Very interesting story! Thanks!
Searlit - I don't know where Mayolad heard lashings of butter - it was never really something we said in Cork, but I remember it being a common term in Enid Blyton books like the Mallory Towers series - set in a boarding school where they had midnight feasts with lashings of ginger beer & other goodies....
Butter and buttermilk are the reason we are still going. The rest of ye can suck on olive oil.
I have some Kerry gold older than that in my fridge.
@ MAYOLAD, Lashings of butter? Precious. Where does that term come from?
I think it was some of the stuff we left beind after cutting turf, and having our tae and currant cake with lashings of bog butter, yum yum. a day in the bog.
Bog Butter Blarney!
kaydog1- only one problem - Sir Walter Rayleigh didn't introduce potatoes into Britain until 1587.not 5000 years ago poor old grandpa Seamus was on the poitin again.
@ellenfromcork- click the link at the bottom of the article to see last years story.

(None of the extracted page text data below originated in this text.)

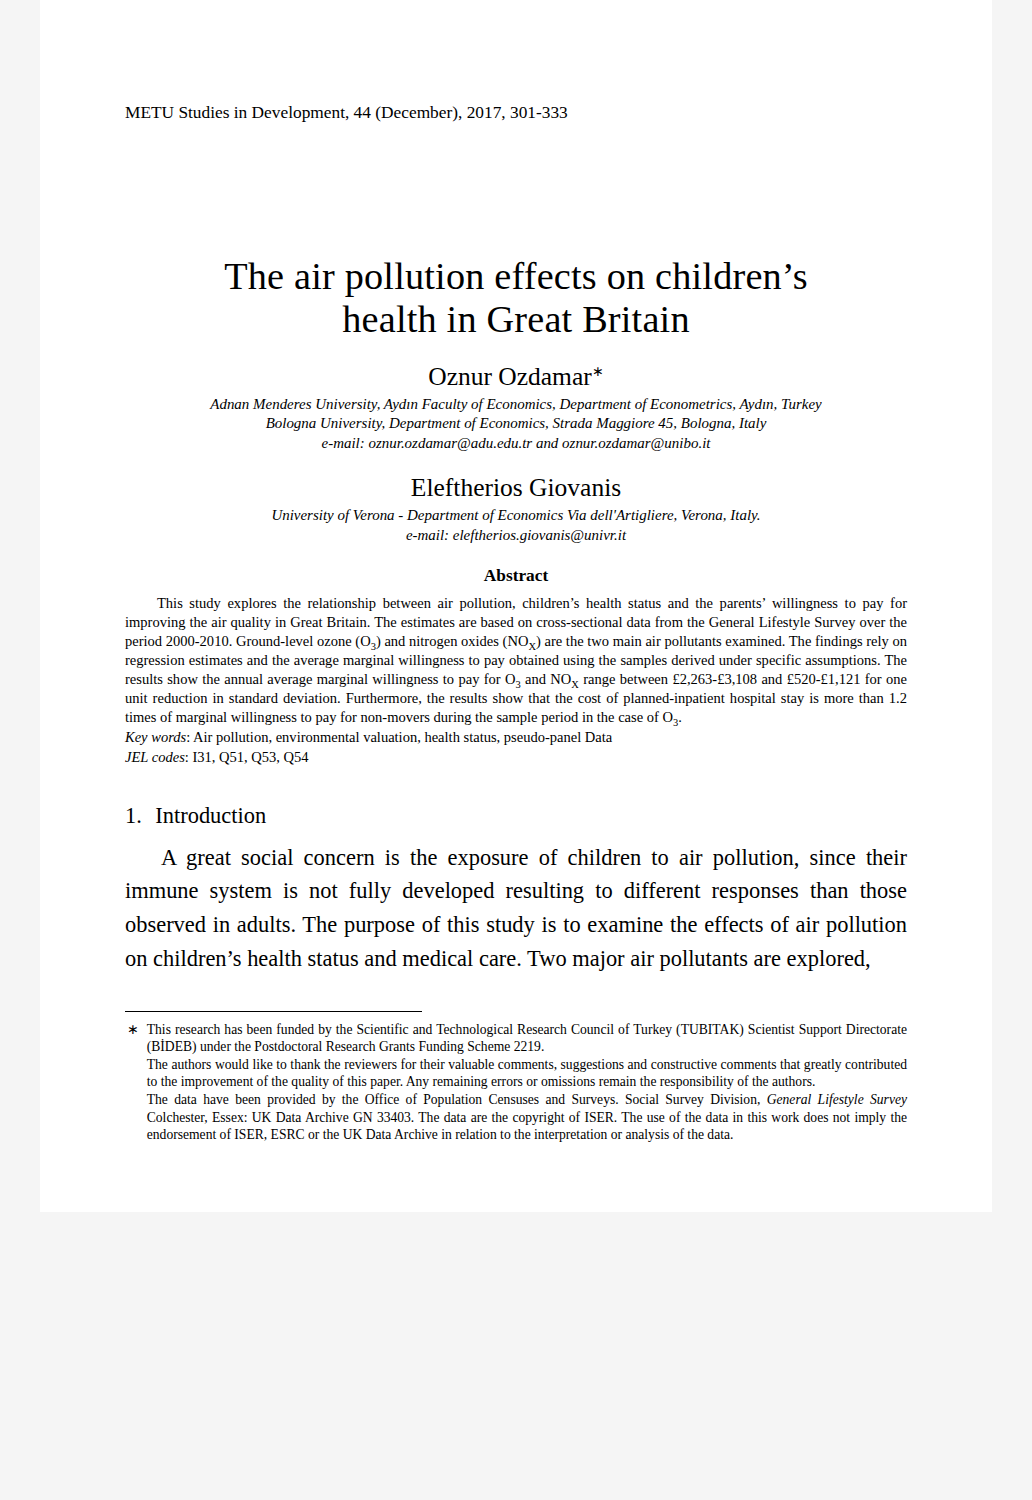METU Studies in Development, 44 (December), 2017, 301-333
The air pollution effects on children’s
health in Great Britain
Oznur Ozdamar∗
Adnan Menderes University, Aydın Faculty of Economics, Department of Econometrics, Aydın, Turkey
Bologna University, Department of Economics, Strada Maggiore 45, Bologna, Italy
e-mail: oznur.ozdamar@adu.edu.tr and oznur.ozdamar@unibo.it
Eleftherios Giovanis
University of Verona - Department of Economics Via dell'Artigliere, Verona, Italy.
e-mail: eleftherios.giovanis@univr.it
Abstract
This study explores the relationship between air pollution, children’s health status and the parents’ willingness to pay for improving the air quality in Great Britain. The estimates are based on cross-sectional data from the General Lifestyle Survey over the period 2000-2010. Ground-level ozone (O3) and nitrogen oxides (NOX) are the two main air pollutants examined. The findings rely on regression estimates and the average marginal willingness to pay obtained using the samples derived under specific assumptions. The results show the annual average marginal willingness to pay for O3 and NOX range between £2,263-£3,108 and £520-£1,121 for one unit reduction in standard deviation. Furthermore, the results show that the cost of planned-inpatient hospital stay is more than 1.2 times of marginal willingness to pay for non-movers during the sample period in the case of O3.
Key words: Air pollution, environmental valuation, health status, pseudo-panel Data
JEL codes: I31, Q51, Q53, Q54
1. Introduction
A great social concern is the exposure of children to air pollution, since their immune system is not fully developed resulting to different responses than those observed in adults. The purpose of this study is to examine the effects of air pollution on children’s health status and medical care. Two major air pollutants are explored,
This research has been funded by the Scientific and Technological Research Council of Turkey (TUBITAK) Scientist Support Directorate (BİDEB) under the Postdoctoral Research Grants Funding Scheme 2219.
The authors would like to thank the reviewers for their valuable comments, suggestions and constructive comments that greatly contributed to the improvement of the quality of this paper. Any remaining errors or omissions remain the responsibility of the authors.
The data have been provided by the Office of Population Censuses and Surveys. Social Survey Division, General Lifestyle Survey Colchester, Essex: UK Data Archive GN 33403. The data are the copyright of ISER. The use of the data in this work does not imply the endorsement of ISER, ESRC or the UK Data Archive in relation to the interpretation or analysis of the data.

Ya see what life was like for our ancestors before the famine? Just imagine all those potatoes they had AND one hundred pounds of sweet, creamy butter to slather on them! Then the famine, and THEN what could you do with all that butter? Waste it on scones, or corn on the cob? Drizzle it on your lobster dinner? Stuff it into your Chicken Kiev? Bah! Better to chuck the whole thing into the bog, stop eating all together, and head for Americay! And that, children, is the story of Great, Great, Great, Grandpa Seamus' experiences in the Great Irish Potato Famine!
I think this is another recycled story. Wasn't this from last year or before?
The bogs of Ireland are truly a natural wonder!
What a cool discovery! Thanks for sharing.